A minor portion of OpenSea’s market share is being taken by a new non-fungible token (NFT) marketplace rival. OpenSea is the dominating business in this industry.
Messari, a provider of crypto market intelligence, reports that the decentralized NFT marketplace SudoSwap “has begun to chip away at OpenSea’s monopoly on the NFT field” with its daily trade volume hitting 10% of OpenSea’s in less than a month.
Presently, the NFT market is dependent on centralized order books, which provide both a downtime risk and a centralization risk. This is altered by sudoAMM, which is totally on-chain. Anyone may use Ethereum to get the same liquidity utilized by the sudoswap marketplace in their apps.
Due to fees, the market structure for NFTs has been inefficient. Typically, a 10% price rise is required for buyers to break even. Trading on SudoSwap incurs a 0.5% cost as opposed to the standard 7.5% (2.5% + 5% royalty) fee on other platforms, allowing for improved price discovery.

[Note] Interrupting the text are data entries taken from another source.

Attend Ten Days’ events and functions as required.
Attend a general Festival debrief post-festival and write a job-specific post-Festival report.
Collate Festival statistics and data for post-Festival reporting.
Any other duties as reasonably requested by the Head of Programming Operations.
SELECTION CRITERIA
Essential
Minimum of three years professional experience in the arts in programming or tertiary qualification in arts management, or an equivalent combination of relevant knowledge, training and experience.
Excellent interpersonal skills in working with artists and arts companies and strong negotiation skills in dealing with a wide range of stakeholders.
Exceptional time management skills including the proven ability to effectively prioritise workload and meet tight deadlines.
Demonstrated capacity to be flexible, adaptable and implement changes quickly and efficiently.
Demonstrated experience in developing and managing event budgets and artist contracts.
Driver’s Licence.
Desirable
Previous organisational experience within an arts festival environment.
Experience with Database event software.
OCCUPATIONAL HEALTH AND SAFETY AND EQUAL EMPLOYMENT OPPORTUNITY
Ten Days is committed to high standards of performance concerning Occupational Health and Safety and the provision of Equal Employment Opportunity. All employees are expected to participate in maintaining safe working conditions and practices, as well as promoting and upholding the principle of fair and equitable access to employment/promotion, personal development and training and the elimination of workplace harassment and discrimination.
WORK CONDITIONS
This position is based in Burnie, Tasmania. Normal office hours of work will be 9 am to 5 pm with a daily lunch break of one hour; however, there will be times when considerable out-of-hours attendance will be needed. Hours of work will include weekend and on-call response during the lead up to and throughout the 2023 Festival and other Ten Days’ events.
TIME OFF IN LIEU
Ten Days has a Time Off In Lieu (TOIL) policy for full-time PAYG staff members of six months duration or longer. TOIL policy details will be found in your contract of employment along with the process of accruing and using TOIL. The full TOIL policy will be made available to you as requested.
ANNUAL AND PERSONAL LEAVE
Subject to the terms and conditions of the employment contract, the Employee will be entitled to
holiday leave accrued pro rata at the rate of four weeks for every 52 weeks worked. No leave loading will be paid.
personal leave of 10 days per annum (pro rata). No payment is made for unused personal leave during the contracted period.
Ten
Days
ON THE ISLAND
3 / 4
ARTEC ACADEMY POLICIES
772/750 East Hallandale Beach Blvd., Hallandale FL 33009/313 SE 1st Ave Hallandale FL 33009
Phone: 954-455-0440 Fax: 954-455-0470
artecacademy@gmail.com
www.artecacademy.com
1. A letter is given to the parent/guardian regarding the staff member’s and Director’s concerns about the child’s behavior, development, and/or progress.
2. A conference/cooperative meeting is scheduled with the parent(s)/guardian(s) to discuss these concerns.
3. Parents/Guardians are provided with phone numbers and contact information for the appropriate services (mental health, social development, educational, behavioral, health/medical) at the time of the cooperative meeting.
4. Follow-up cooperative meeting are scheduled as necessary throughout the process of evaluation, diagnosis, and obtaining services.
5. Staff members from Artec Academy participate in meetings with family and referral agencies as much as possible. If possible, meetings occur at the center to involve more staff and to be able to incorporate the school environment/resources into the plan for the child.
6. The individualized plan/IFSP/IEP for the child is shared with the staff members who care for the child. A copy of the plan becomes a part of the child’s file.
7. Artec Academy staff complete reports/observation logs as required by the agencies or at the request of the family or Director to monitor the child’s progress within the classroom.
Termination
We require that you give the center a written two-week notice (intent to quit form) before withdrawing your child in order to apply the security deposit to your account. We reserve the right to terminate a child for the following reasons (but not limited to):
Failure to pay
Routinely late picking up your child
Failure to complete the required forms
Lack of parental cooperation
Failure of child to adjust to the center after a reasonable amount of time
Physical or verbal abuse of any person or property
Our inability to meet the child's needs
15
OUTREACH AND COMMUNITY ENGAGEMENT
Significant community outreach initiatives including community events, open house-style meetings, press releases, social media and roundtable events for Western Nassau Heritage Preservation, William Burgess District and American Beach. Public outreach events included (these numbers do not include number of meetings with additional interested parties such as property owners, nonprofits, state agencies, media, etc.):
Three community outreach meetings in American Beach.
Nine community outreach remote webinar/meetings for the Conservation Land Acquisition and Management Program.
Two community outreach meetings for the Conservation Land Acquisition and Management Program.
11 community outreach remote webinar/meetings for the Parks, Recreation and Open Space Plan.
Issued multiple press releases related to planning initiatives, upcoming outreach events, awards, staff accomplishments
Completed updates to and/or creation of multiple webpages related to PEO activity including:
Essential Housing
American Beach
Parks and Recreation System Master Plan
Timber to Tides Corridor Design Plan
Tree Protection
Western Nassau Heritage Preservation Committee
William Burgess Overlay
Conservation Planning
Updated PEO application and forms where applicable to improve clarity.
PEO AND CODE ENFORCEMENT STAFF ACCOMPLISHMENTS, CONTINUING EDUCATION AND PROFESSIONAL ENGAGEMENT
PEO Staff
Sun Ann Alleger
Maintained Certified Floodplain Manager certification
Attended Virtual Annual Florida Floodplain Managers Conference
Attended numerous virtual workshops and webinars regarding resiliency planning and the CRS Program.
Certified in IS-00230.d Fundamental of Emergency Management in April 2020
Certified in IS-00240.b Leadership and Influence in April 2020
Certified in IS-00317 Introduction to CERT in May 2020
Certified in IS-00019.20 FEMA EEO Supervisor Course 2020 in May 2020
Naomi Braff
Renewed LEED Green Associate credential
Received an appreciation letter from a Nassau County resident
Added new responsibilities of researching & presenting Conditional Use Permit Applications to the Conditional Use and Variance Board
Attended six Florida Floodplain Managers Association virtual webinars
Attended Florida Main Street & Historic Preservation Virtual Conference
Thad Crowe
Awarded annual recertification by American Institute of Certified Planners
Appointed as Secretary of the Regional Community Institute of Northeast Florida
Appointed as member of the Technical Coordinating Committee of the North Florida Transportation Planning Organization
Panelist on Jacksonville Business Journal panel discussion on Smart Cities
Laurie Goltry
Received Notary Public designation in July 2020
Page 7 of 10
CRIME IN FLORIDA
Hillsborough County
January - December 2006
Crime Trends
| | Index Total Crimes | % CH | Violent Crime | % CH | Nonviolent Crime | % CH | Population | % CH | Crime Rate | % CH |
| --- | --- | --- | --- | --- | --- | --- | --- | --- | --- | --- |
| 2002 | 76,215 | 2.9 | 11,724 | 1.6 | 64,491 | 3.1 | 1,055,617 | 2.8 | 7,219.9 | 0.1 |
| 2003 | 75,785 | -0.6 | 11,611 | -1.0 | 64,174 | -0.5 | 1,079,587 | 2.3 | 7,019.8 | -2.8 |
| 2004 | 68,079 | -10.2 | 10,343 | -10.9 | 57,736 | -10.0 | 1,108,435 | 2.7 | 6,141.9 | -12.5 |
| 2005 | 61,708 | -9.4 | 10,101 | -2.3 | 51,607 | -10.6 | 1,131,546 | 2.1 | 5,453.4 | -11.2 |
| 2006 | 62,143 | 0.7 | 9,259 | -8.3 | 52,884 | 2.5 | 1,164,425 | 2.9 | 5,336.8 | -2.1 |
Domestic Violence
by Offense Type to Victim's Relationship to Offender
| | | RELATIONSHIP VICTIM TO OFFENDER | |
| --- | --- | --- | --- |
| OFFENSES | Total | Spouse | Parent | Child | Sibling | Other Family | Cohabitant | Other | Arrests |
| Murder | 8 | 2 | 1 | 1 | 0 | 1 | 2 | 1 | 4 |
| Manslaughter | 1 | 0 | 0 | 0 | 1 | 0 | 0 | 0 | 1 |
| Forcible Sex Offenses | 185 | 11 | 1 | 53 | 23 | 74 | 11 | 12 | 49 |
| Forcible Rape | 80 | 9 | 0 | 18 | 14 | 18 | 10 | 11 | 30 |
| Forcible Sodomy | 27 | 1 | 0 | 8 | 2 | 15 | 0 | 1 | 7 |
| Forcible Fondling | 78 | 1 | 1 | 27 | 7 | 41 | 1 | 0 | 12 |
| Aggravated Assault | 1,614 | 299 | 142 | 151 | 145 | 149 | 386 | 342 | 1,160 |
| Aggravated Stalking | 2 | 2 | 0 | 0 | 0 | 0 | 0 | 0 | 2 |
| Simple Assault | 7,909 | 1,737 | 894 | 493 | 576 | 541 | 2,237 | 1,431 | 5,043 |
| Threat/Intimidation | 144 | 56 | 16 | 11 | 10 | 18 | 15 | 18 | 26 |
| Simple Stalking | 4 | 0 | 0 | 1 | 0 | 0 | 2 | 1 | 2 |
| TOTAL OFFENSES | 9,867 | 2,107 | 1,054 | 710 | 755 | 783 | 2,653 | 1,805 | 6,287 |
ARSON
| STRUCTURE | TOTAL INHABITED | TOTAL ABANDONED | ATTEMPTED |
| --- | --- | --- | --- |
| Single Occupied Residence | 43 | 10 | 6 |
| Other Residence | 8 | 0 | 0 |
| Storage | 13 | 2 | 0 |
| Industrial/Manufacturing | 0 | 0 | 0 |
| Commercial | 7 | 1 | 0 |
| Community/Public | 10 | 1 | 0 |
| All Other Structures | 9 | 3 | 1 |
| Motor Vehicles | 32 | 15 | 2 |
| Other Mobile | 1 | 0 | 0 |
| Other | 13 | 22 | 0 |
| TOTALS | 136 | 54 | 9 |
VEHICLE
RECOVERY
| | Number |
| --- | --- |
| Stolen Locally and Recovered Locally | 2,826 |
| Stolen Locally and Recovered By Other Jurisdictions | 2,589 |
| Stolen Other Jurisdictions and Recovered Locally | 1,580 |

For traders, SudoAMM is designed from the bottom up to be gas-efficient. Trading single NFTs is as inexpensive as the most highly optimized NFT swapping contracts, and trading NFTs in bulk may be up to 40% cheaper using sudoAMM!”
According to data watcher DeFi Llama, SudoSwap’s total value locked (TVL) is already over $3 million, up more than 900% from $288,000 at the beginning of August.
The entire value of a blockchain’s smart contracts is represented by the TVL. Multiplying the amount of collateral locked into the network by the current value of the assets yields the TVL.